Aliteraciones

La pizzería era acogedora y el momento perfecto. Desprevenido y alegre, Javier conversaba con la mujer de sus sueños.

  —A C la dejé porque se ponía tanga seda dental. Me aburrí de M porque me esperaba en el aeropuerto con botas de tacones y el pelo lacado. De E me decepcioné porque tenía un tatuaje. A H la dejé cuando me di cuenta de que se había hecho cirugía plástica en la nariz y en el mentón.

  Carolina, cuyo rostro se había ido transformando imperceptiblemente, se levantó con suavidad y le clavó la mirada en los ojos.

  —Y a ti te dejo por pendejo. Y tras pronunciar esa aliteración accidental pero contundente, abandonó el restaurante.

Libertad incondicional

Sentado en su silla de ruedas, miraba por la ventana hacia las montañas.

  —Si quieres puedes venir a ver televisión —dijo la voz desde la habitación contigua.

  Rodrigo permaneció en silencio, esperando la siguiente invitación, que vendría inexorablemente.

  —Si quieres puedes comerte la piña que trajeron.

  Rodrigo subió una ceja y reacomodó en la silla su esquelética, humanidad, emaciada y terminal.

  —Rodri, ¡si quieres puedes hacer un crucigrama!

  Los ojos de Rodrigo se nublaron de melancolía mientras contemplaba sus manos, otrora fuertes y llenas, convertidas en una fibrosa garra.

  Solo la enfermera le oyó decir —No pues, el país de la libertad.

La luz de mis ojos

Siempre sus ojos dicen más que sus palabras. Sobre el verdor transparente que adora, sus emociones se proyectan en una inquieta coreografía de luces.

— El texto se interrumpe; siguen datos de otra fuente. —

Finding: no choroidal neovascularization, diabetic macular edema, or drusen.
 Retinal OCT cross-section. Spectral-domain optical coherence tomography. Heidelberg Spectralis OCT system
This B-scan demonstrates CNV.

  Hoy no logra leer su mirada. Él la mira, pero sus ojos son un espejo de agua gris, como el mar oscurecido por las nubes antes de que se desate la tormenta.

  Un velo opaco se extiende sobre la superficie antes centelleante de su forma amorosa de mirarla. El tiempo se prolonga, y el alma que aflora siempre en la superficie de sus ojos continúa oculta.

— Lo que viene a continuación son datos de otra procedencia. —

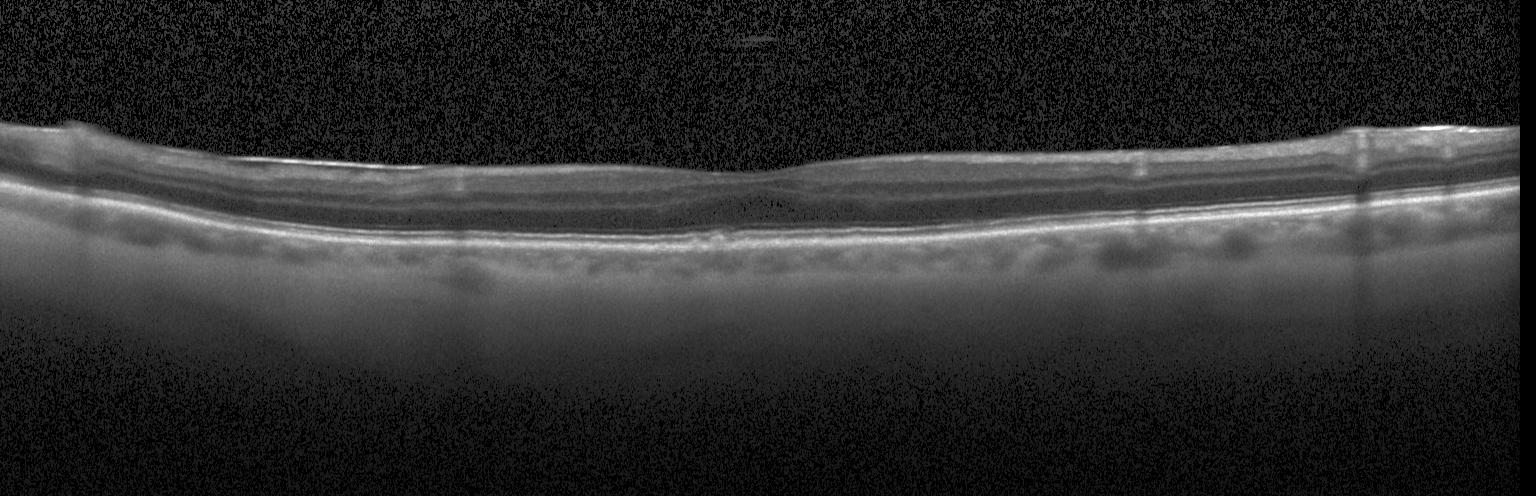

Diagnosis: sub-RPE drusenoid deposits.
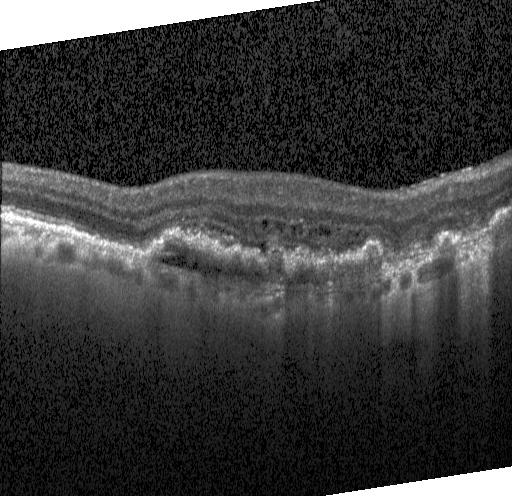

Optical coherence tomography scan. Macular scan. Heidelberg Spectralis OCT system.
Diagnosis: choroidal neovascularization (CNV).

  Intenta hablar, pero él no la anima, no le pregunta. Su mirada permanece inmutable. Ella comprende que la mira con indiferencia, casi con hastío.

Sabe, sin lugar a dudas, que lo ha perdido.

Sus ojos se desvían por encima de su hombro hacia el fondo del corredor. Dos maletas y un pequeño maletín sostienen la puerta entreabierta. En ese momento es su mirada la que se oscurece.

Los pliegues ocultos de la perfección

Hasta en su forma de dormir, ruidosa e invasiva, era egocéntrica. Álvaro rumiaba el error cometido y se preguntaba cómo había sido posible no darse cuenta a tiempo de que esta mujer aparentemente clara, dulce y de psiquis organizada era un terremoto de irracionalidad ególatra, de duplicidad destructora, de caprichos demoledores.

  —Cuídate mucho de las mujeres perfectas —le había dicho un día David, en el bar en donde siempre se encontraban después de la universidad.

  Fue el mismo David quien lo empujó a tomar una decisión. Infortunadamente, su liberación había llegado en forma de otra esclavitud.